> _PROBLEM STATEMENT_
The reply should contain all of the data below, word for word.

Excerpts from a dataset
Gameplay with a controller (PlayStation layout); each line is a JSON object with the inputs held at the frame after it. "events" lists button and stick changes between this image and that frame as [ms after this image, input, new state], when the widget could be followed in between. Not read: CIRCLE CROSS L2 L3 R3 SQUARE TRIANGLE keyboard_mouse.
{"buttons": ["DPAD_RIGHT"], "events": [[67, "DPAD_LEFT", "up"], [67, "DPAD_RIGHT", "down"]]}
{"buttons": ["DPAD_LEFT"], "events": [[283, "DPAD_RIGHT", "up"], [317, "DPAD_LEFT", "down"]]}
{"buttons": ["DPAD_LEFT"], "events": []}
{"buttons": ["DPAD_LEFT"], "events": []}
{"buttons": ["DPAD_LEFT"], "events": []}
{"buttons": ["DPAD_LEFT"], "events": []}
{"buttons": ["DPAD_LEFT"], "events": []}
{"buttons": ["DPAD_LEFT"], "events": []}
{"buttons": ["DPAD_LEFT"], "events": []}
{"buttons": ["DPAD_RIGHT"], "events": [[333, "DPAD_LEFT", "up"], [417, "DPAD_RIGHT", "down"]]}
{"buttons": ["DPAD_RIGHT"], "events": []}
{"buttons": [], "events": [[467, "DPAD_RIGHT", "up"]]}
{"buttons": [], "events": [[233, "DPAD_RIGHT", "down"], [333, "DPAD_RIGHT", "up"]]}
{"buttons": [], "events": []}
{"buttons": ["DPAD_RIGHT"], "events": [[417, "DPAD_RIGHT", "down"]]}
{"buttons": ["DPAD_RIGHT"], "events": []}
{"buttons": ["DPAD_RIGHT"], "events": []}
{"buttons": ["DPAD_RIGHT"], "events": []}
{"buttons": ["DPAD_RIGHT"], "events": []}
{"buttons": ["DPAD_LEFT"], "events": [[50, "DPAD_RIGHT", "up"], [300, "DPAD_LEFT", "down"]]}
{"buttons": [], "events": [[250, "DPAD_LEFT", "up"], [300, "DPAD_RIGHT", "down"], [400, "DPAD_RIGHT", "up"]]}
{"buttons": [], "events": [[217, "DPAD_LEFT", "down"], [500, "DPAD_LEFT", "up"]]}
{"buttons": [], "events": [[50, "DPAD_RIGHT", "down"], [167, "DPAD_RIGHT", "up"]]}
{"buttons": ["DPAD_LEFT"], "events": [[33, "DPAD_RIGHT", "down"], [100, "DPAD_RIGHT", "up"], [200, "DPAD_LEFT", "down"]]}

> _EXERCISE SOLUTION_
Gameplay with a controller (PlayStation layout); each line is a JSON object with the inputs held at the frame after it. "events" lists button and stick changes between this image and that frame as [ms after this image, input, new state], when the widget could be followed in between. Not read: CIRCLE CROSS L2 L3 R3 SQUARE TRIANGLE keyboard_mouse.
{"buttons": ["DPAD_RIGHT"], "events": [[67, "DPAD_LEFT", "up"], [67, "DPAD_RIGHT", "down"]]}
{"buttons": ["DPAD_LEFT"], "events": [[283, "DPAD_RIGHT", "up"], [317, "DPAD_LEFT", "down"]]}
{"buttons": ["DPAD_LEFT"], "events": []}
{"buttons": ["DPAD_LEFT"], "events": []}
{"buttons": ["DPAD_LEFT"], "events": []}
{"buttons": ["DPAD_LEFT"], "events": []}
{"buttons": ["DPAD_LEFT"], "events": []}
{"buttons": ["DPAD_LEFT"], "events": []}
{"buttons": ["DPAD_LEFT"], "events": []}
{"buttons": ["DPAD_RIGHT"], "events": [[333, "DPAD_LEFT", "up"], [417, "DPAD_RIGHT", "down"]]}
{"buttons": ["DPAD_RIGHT"], "events": []}
{"buttons": [], "events": [[467, "DPAD_RIGHT", "up"]]}
{"buttons": [], "events": [[233, "DPAD_RIGHT", "down"], [333, "DPAD_RIGHT", "up"]]}
{"buttons": [], "events": []}
{"buttons": ["DPAD_RIGHT"], "events": [[417, "DPAD_RIGHT", "down"]]}
{"buttons": ["DPAD_RIGHT"], "events": []}
{"buttons": ["DPAD_RIGHT"], "events": []}
{"buttons": ["DPAD_RIGHT"], "events": []}
{"buttons": ["DPAD_RIGHT"], "events": []}
{"buttons": ["DPAD_LEFT"], "events": [[50, "DPAD_RIGHT", "up"], [300, "DPAD_LEFT", "down"]]}
{"buttons": [], "events": [[250, "DPAD_LEFT", "up"], [300, "DPAD_RIGHT", "down"], [400, "DPAD_RIGHT", "up"]]}
{"buttons": [], "events": [[217, "DPAD_LEFT", "down"], [500, "DPAD_LEFT", "up"]]}
{"buttons": [], "events": [[50, "DPAD_RIGHT", "down"], [167, "DPAD_RIGHT", "up"]]}
{"buttons": ["DPAD_LEFT"], "events": [[33, "DPAD_RIGHT", "down"], [100, "DPAD_RIGHT", "up"], [200, "DPAD_LEFT", "down"]]}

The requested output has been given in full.